Saturday, December 3, 2016
African American novels are on the rise these days, both in Kindle and print formats. As a black female author trying to break into this particular market (among others), I’m happy to see so many talented writers. But with growing numbers of authors writing about urban drama, the competition is that much steeper to gain visibility for your book’s title. That is one reason why I chose to reclassify the category of my book and drill down to a better subcategory for the title:
This is truly a novel that is thrilling and has moments of suspense. It is also clearly African American fiction that depicts urban family life. But rather than concentrate on just those elements, when categorizing this book, I’ve made sure to highlight the child abuse and dysfunctional family relationship element. It was only after I actually read the book myself from beginning to end that I was able to realize an important fact. The focus of the book is not on the serial killer aspect dealing with the multiple murders, the focus is on the main character’s struggle in dealing with abuse, neglect and abandonment in her life.
With that being said, there was no way to get around not finding a “family” related category to list “Skipping Childhood” in. Since I’ve modified the book description on Amazon, I decided to post the new description below. In addition to Fiction > Thriller > Suspense, the book will also be listed as shown here.
Young South side Chicago mother Diane Baxter will never win any good parenting awards. Her mother-daughter relationship with her only child Deandra is as dysfunctional as a family can get.
Diane is an addict and alcoholic, and verbally and physically abusive to Deandra. In this dark urban drama, Deandra will not stay victim to the sexual predator who befriended her mother. She takes matters into her own hands, and the result is murder.
The suspense begins to mount as one killing leads to another and Deandra tries desperately to survive life in foster care.
How will she cope with Diane’s abandonment and not knowing if her mother is dead or alive? Can a borderline sociopath ever have true happiness? Or will one final killing mean the death of her only chance for true love?
This is more than just a dark tale of murder for revenge. This bad seed is the product of child abuse and her story is one of survival.
Not All Urban Families
Of course, Skipping Childhood: A Novel wasn’t written to try and imply that all urban families are screwed up and dysfunctional.
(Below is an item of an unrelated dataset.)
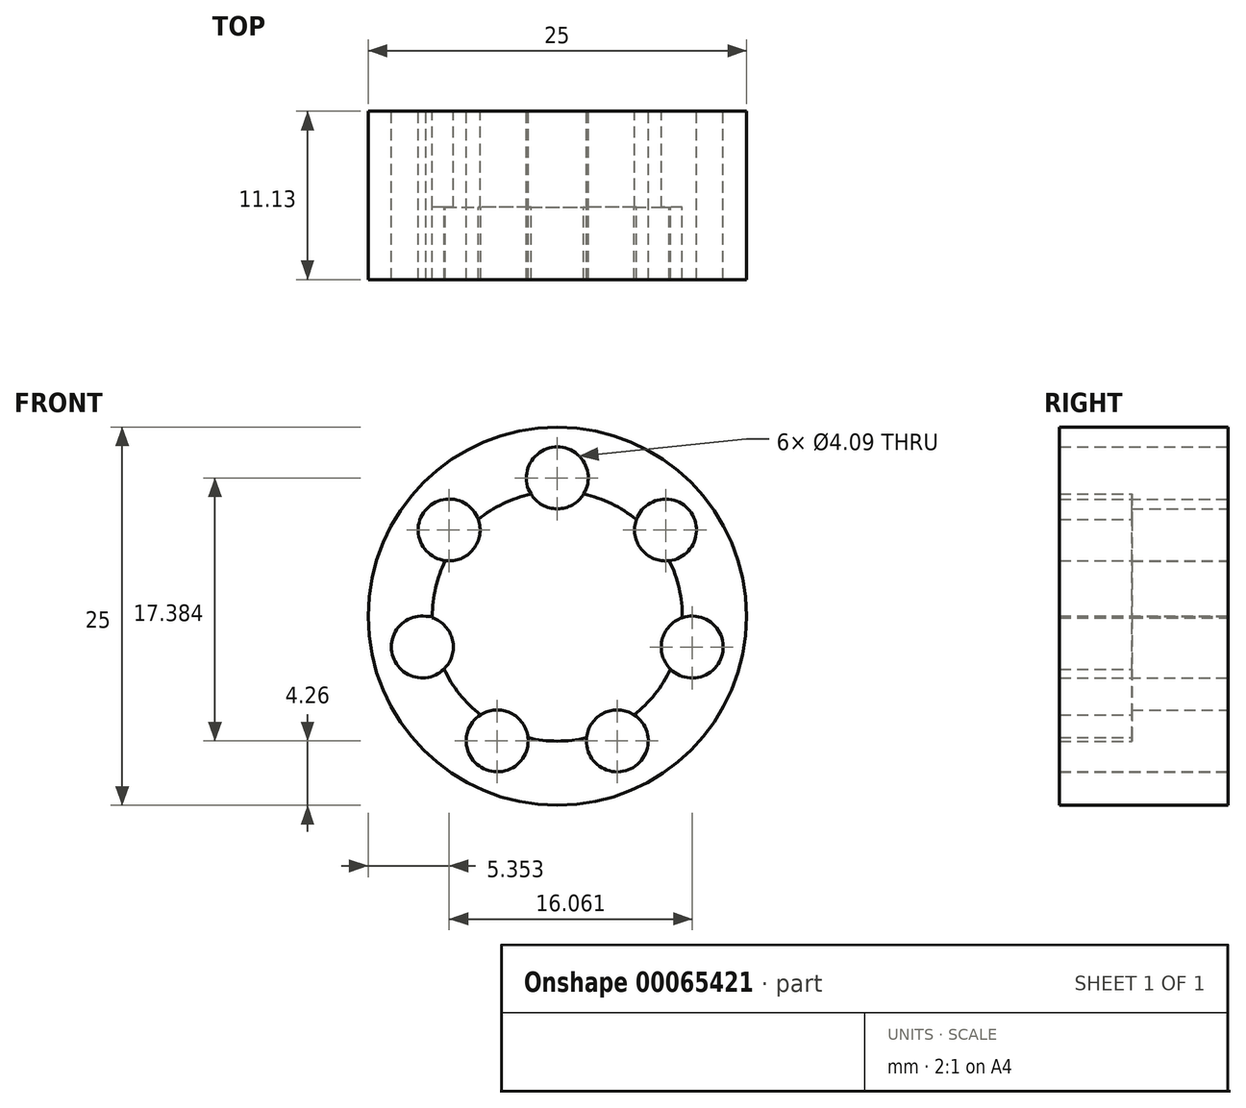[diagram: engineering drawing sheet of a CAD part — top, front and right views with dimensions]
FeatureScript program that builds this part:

But while I wouldn’t exactly go that far, I’d be lying if I said I knew of one family that wasn’t screwed up. I grew up around a lot of families who were equally as dysfunctional as mine. But somehow, in the midst of chaos, you manage to find a little bit of calm. Urban families are no different from other families in this regard. When it comes to child neglect and abuse, no family is immune to the devastation it can cause. I happen to write about this issue as it relates to urban families because that’s the kind of family life that I personally know.